David Wakeling, head of the London-based law firm Allen & Overy’s markets innovation group, first discovered the law-focused generative AI tool Harvey in September 2022. He approached OpenAI, the system’s developer , to run a small experiment. Some of his firm’s lawyers will use the system to answer simple questions about the law, draft documents, and take first-pass messages to clients.
The trial started small, Wakeling said, but soon grew. About 3,500 workers across the company’s 43 offices ended up using the tool, asking it about 40,000 questions in total. The law firm has now entered into a partnership to use AI tools more widely throughout the firm, although Wakeling declined to say how much the deal is worth. According to Harvey, one in four of Allen & Overy’s team of lawyers now use the AI platform on a daily basis, with 80 percent using it once a month or more. Other major law firms are also starting to adopt the platform, the company said.
The rise of AI and its potential to disrupt the legal industry has been predicted many times before. But the rise of the latest wave of generative AI tools, with ChatGPT at its forefront, is more convincing in the industry than ever before.
“I think this is the beginning of a paradigm shift,” Wakeling said. “I think this technology is a great fit for the legal industry.”

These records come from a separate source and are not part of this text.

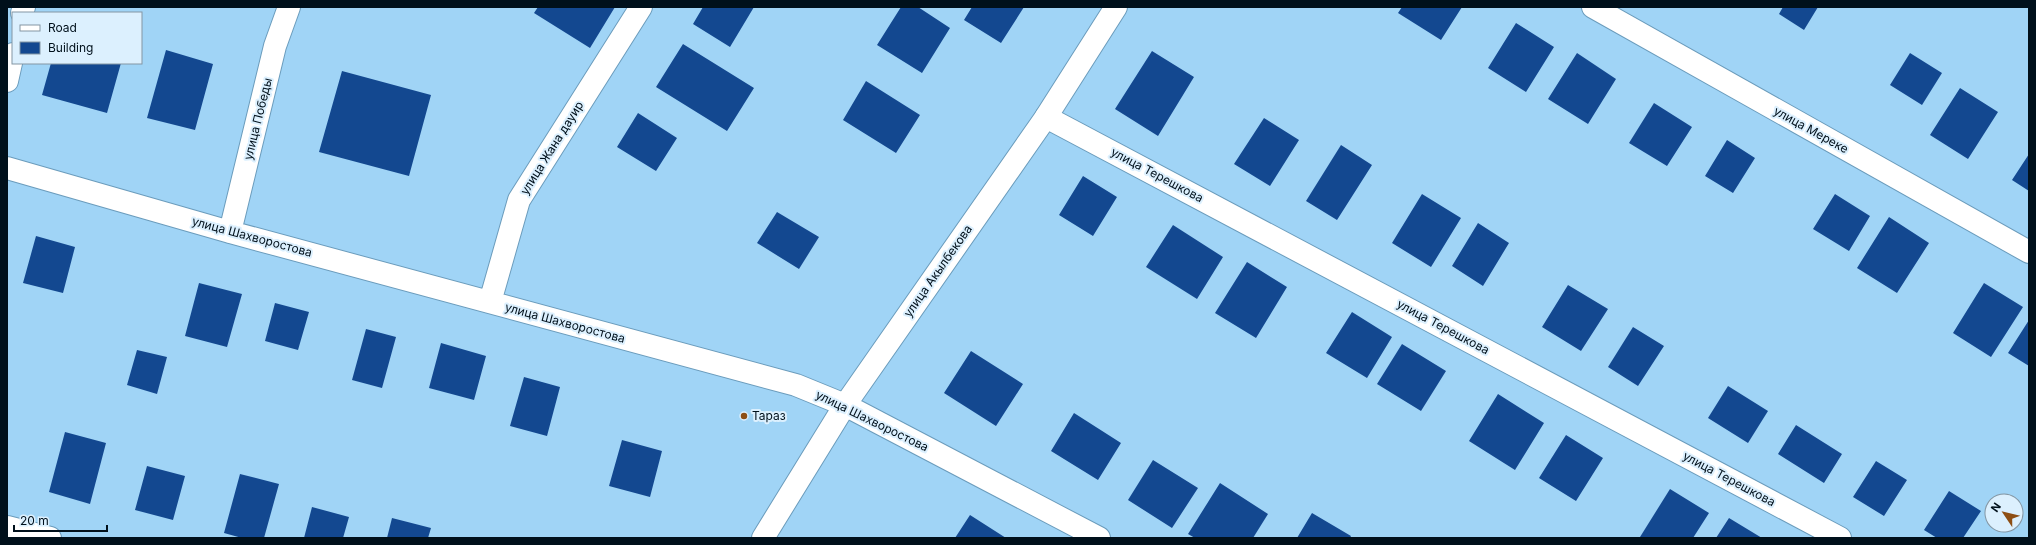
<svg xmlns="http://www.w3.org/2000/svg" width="2036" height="545" font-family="Inter,sans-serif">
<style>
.building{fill:#134890}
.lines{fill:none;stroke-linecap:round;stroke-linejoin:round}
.street-casing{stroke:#6b9cbc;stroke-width:24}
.secondary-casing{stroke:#6b9cbc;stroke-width:24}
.street{stroke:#fff;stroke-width:22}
.secondary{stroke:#fff;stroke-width:22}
.poi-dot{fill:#8d4e14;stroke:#dcf0fe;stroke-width:1.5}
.labels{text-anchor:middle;stroke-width:4;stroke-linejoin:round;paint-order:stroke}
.street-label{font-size:12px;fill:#00101b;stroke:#dcf0fe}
.poi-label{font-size:12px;fill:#00101b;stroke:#dcf0fe;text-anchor:start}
</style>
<rect width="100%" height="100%" fill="#a0d4f6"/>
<path class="building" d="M538,7H615L590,48L534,13Z
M703,7H754L730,47L693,24Z
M901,7H918L950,28L922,73L877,45Z
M972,7H1024L1001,43L964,20Z
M1402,7H1462L1441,40L1398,13Z
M1783,7H1818L1804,30L1779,14Z
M1516,23L1554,47L1526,92L1488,68Z
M683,44L754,88L727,131L656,87Z
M166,50L213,64L195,130L147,118Z
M1152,51L1194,77L1158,136L1115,109Z
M1577,53L1616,79L1588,124L1548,99Z
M1910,53L1942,73L1922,105L1890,85Z
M51,63H121L107,113L42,95Z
M342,71L431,95L409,176L319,152Z
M866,81L920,115L896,153L843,120Z
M1960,88L1998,112L1968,159L1930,135Z
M1654,103L1692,127L1667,166L1629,143Z
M638,113L677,138L656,171L617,147Z
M1264,118L1299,140L1270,186L1234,164Z
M1727,140L1755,158L1733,193L1705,176Z
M1341,145L1372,165L1337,220L1306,201Z
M2029,154V191L2012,180Z
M1083,176L1117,197L1093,236L1059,215Z
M1422,194L1461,218L1431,267L1392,243Z
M1835,194L1870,216L1849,251L1813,229Z
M777,212L819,237L799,269L757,243Z
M1889,217L1929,243L1897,293L1857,268Z
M1478,223L1509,243L1483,286L1452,266Z
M1173,225L1223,257L1197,299L1146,267Z
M36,236L75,247L63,293L23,283Z
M1247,262L1287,287L1256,338L1215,313Z
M199,283L242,294L227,347L185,336Z
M1984,283L2023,307L1991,357L1953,333Z
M1568,285L1608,309L1581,351L1542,327Z
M275,303L309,312L298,350L265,341Z
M1352,312L1392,337L1367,378L1326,353Z
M2029,320V366L2008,353Z
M1633,327L1664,346L1638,386L1608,367Z
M366,329L396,337L382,388L352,380Z
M441,343L486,356L474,400L429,388Z
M1402,344L1446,371L1421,411L1377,384Z
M137,350L167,357L157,394L127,385Z
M971,351L1023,384L996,426L944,393Z
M524,377L560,387L547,436L510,426Z
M1728,386L1768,411L1748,443L1708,418Z
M1498,394L1544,423L1515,470L1469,441Z
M1074,413L1121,443L1098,480L1051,451Z
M1796,425L1842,454L1824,483L1778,454Z
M65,432L106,443L90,504L49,492Z
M1566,435L1603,458L1576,501L1539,478Z
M622,440L662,451L650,497L609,486Z
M1153,460L1198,488L1172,528L1128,500Z
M1876,461L1907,480L1884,516L1853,497Z
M147,466L185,476L173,520L135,510Z
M240,474L279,484L264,538H242L224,533Z
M1220,483L1268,514L1253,538H1195L1188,534Z
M1670,489L1709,513L1693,538H1641L1640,537Z
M1949,491L1981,511L1963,538H1937L1924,530Z
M312,507L349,517L343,538H304Z
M1312,513L1351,536L1350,538H1297Z
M970,515L1006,538H955Z
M392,518L431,528L428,538H387Z
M1729,518L1762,538H1716Z"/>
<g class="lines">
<g class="street-casing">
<path id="street" d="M1593,7L2029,252
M22,13L24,7
M7,81L13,54
M1046,117L1840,538
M7,168L230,232L796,385L845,405
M230,232L275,46L289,7
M490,302L519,200L641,7
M7,527L50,538"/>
</g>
<g class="secondary-casing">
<path id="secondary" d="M845,405L1099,538
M763,538L845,405L1046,117L1116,7"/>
</g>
<use href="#street" class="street"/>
<use href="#secondary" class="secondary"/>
</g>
<circle class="poi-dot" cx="744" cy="416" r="4"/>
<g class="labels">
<g class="street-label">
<text transform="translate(258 119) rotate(-76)" y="4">улица Победы</text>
<text transform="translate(1811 130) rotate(29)" y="4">улица Мереке</text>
<text transform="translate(552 148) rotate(-58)" y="4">улица Жана дауир</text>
<text transform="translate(1157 175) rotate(28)" y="4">улица Терешкова</text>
<text transform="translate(252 237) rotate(15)" y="4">улица Шахворостова</text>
<text transform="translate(938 271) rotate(-55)" y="4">улица Акылбекова</text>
<text transform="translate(565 323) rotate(15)" y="4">улица Шахворостова</text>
<text transform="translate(1443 327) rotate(28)" y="4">улица Терешкова</text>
<text transform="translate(872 421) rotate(26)" y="4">улица Шахворостова</text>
<text transform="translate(1729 479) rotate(28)" y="4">улица Терешкова</text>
</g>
<g class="poi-label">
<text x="752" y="420">Тараз</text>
</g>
</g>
<rect width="2036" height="545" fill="none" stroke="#00101b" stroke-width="16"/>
<rect x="12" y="12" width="130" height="52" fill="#dcf0fe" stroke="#8496a3"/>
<rect x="20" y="25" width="20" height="6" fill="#ffffff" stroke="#8496a3"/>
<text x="48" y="32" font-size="12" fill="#00101b">Road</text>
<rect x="20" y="42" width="20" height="12" fill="#134890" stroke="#8496a3"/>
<text x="48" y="52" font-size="12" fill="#00101b">Building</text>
<g transform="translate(2004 513) rotate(305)"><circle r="19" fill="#dcf0fe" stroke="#8496a3"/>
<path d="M0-3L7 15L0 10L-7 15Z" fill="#8d4e14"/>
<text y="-6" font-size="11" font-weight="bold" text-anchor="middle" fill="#00101b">N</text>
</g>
<path d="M14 525v6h93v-6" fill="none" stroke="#00101b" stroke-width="2"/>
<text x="20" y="525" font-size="12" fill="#00101b" stroke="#dcf0fe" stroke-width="3" paint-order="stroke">20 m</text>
</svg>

Generative AI is having a cultural and commercial moment, being touted as the future of search, sparking legal disputes over copyright, and causing panic in schools and universities.

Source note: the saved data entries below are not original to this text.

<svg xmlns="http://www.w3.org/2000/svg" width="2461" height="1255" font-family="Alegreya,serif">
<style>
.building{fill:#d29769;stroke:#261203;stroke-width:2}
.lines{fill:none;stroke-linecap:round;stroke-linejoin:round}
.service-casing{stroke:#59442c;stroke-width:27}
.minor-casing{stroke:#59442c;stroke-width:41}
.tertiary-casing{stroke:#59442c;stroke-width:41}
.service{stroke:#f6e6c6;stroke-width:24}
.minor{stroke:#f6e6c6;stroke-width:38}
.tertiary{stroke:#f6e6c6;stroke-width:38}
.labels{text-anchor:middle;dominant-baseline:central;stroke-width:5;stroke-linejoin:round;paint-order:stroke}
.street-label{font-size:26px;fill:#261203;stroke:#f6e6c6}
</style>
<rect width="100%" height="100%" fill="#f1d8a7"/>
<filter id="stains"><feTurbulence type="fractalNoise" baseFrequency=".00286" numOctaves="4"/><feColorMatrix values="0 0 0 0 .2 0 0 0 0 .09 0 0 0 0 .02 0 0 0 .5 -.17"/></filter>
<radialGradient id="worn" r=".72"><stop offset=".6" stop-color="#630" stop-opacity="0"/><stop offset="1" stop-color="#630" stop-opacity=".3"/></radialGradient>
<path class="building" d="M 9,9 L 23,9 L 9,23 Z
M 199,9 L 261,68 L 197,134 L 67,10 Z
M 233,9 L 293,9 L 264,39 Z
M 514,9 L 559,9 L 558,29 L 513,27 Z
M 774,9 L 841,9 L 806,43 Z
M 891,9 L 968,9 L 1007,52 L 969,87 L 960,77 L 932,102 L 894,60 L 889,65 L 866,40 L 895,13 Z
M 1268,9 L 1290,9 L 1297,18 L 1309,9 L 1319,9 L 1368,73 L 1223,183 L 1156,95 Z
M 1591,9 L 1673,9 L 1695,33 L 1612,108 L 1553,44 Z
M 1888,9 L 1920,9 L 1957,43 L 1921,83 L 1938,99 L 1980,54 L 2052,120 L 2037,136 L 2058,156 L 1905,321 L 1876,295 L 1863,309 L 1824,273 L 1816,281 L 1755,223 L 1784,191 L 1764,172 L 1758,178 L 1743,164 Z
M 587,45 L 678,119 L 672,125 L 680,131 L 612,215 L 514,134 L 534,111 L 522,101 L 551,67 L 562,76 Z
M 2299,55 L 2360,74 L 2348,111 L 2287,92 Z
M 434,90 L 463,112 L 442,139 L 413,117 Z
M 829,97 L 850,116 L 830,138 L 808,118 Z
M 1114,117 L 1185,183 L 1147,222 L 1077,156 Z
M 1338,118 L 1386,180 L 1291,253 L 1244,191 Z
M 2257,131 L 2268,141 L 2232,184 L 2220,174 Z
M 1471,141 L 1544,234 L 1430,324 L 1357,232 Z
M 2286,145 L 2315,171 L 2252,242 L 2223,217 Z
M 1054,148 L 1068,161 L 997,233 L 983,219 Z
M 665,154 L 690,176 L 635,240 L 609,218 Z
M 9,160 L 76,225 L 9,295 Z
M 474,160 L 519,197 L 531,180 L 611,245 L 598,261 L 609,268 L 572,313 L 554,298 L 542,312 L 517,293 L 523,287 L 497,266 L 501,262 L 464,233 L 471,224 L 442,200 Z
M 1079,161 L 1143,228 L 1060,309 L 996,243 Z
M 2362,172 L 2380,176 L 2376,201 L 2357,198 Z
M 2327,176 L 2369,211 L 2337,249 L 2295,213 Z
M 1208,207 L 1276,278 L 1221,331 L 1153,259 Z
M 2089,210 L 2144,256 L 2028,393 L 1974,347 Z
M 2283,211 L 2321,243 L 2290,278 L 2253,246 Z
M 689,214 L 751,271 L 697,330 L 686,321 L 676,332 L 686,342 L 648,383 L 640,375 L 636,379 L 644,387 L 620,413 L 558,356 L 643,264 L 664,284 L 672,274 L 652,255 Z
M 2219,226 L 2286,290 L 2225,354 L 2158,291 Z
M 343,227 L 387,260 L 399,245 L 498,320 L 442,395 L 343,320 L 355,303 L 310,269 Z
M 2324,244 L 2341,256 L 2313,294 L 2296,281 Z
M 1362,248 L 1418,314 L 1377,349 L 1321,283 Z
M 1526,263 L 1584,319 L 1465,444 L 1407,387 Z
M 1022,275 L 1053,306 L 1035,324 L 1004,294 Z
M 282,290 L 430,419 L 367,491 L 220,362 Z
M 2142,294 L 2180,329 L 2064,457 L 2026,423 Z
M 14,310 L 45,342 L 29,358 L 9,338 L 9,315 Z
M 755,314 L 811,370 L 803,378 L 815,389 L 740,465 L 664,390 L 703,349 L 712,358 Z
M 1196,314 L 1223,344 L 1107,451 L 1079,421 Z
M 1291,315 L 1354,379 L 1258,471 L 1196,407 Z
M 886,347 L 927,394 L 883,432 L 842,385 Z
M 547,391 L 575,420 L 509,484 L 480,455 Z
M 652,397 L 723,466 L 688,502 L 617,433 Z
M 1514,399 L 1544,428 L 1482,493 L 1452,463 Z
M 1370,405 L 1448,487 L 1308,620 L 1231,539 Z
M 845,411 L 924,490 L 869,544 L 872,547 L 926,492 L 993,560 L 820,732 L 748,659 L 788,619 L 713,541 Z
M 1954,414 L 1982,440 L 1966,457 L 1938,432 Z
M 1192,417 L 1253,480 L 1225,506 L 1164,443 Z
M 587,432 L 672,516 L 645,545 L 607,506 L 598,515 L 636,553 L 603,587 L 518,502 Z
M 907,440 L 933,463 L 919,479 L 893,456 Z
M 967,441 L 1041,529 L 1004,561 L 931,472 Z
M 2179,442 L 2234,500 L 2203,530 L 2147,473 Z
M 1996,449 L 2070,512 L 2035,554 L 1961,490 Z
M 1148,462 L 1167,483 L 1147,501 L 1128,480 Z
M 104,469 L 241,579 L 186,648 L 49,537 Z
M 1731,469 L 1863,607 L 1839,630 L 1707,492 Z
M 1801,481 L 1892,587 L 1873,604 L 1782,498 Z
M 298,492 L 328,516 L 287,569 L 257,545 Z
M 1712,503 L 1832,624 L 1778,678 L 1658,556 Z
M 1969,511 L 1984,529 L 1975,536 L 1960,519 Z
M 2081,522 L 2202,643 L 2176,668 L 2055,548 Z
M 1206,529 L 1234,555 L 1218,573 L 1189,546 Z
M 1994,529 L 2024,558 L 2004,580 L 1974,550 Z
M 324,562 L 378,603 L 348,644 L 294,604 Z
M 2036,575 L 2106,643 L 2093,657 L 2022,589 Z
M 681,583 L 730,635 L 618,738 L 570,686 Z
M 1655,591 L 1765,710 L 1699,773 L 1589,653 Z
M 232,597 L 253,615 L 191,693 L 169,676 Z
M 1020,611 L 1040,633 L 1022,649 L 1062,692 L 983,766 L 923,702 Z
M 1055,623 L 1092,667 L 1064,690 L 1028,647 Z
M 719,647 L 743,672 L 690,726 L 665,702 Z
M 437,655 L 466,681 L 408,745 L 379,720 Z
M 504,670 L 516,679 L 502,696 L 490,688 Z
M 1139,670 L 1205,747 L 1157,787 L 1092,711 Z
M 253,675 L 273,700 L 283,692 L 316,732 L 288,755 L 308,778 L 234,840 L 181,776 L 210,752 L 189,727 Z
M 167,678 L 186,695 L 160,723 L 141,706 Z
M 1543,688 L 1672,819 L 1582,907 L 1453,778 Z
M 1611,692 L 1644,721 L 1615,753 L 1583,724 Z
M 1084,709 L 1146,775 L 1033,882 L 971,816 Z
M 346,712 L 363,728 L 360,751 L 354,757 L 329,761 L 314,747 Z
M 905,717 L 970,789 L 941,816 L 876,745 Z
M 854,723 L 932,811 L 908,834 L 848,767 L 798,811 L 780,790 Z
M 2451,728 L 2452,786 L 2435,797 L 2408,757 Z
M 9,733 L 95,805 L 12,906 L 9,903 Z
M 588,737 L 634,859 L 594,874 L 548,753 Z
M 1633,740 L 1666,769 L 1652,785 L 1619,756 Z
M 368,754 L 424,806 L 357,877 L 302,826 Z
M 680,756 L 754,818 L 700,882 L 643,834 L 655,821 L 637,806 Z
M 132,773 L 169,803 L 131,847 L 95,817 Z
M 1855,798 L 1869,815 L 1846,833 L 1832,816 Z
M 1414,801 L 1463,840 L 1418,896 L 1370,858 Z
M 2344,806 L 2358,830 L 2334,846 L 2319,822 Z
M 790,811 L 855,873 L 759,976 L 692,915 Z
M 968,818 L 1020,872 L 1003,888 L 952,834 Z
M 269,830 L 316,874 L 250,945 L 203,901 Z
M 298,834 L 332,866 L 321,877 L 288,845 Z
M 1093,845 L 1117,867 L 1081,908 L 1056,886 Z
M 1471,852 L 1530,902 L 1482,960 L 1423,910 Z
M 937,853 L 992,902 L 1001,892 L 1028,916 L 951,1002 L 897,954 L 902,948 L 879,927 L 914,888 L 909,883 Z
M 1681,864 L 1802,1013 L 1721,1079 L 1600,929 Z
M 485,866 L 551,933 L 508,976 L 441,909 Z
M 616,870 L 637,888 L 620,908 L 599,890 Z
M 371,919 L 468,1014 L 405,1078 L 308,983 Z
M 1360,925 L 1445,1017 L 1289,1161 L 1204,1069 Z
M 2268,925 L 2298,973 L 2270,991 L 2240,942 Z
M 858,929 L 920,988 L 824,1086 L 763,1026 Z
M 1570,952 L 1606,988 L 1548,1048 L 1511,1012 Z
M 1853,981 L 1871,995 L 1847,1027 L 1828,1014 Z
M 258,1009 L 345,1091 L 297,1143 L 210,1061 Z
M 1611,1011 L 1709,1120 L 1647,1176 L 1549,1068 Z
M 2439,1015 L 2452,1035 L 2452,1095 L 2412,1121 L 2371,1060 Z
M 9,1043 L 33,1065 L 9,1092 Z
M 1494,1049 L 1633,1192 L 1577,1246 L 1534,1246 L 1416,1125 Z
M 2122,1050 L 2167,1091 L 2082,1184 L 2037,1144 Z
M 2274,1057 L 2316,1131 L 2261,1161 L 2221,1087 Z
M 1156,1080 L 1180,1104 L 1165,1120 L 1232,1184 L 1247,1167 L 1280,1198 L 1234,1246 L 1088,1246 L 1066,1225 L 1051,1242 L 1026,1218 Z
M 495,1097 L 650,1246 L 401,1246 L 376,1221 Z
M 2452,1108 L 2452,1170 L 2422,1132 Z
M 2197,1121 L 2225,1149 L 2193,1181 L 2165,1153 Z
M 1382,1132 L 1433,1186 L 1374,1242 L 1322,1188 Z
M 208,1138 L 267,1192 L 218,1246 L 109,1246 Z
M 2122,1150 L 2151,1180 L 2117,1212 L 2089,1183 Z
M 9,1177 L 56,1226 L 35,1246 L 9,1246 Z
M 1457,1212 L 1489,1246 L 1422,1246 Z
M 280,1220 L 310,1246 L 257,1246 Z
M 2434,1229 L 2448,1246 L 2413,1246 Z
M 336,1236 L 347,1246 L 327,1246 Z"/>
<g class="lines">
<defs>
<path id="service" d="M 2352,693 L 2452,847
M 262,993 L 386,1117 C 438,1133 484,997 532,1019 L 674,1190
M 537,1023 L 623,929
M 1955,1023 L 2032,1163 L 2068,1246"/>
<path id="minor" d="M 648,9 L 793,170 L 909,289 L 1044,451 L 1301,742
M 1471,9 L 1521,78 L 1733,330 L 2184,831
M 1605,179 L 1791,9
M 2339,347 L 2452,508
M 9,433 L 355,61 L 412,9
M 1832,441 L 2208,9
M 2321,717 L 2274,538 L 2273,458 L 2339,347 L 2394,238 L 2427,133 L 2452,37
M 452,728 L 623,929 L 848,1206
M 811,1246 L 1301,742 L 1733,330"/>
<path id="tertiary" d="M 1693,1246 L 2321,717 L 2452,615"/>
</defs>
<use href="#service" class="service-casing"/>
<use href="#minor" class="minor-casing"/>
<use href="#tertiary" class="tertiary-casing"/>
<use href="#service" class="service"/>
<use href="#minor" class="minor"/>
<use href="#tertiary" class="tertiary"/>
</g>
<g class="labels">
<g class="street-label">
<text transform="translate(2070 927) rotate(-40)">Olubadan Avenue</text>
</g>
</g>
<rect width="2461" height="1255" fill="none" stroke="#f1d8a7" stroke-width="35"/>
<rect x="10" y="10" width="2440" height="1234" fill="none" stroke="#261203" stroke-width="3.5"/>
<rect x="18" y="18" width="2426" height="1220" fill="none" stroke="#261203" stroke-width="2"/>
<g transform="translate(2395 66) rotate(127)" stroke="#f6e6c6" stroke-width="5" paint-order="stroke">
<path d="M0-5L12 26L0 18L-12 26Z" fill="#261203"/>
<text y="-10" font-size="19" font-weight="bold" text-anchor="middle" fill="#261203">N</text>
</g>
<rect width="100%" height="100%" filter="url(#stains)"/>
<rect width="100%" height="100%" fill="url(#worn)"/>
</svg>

The technology, which uses large datasets to learn to create images or texts that look natural, could be a good fit for the legal industry, which relies heavily on standardized documents and precedents.
“Legal applications such as contract, conveyancing, or license creation are actually a relatively safe area where ChatGPT and its cousins can be used,” said Lilian Edwards, professor of law, innovation, and society at Newcastle University. “Automated legal document generation has been a growth area for decades, even in the days of rules-based technology, as law firms can draw on a number of standardized templates and -first banks to produce documents, making the results more predictable than most. free text outputs.”
But the problems with current generations of generative AI are starting to show. Most importantly, their tendency to believe in making things up—or “hallucinate.” That’s enough trouble to find, but in law, the difference between success and failure can be serious, and expensive.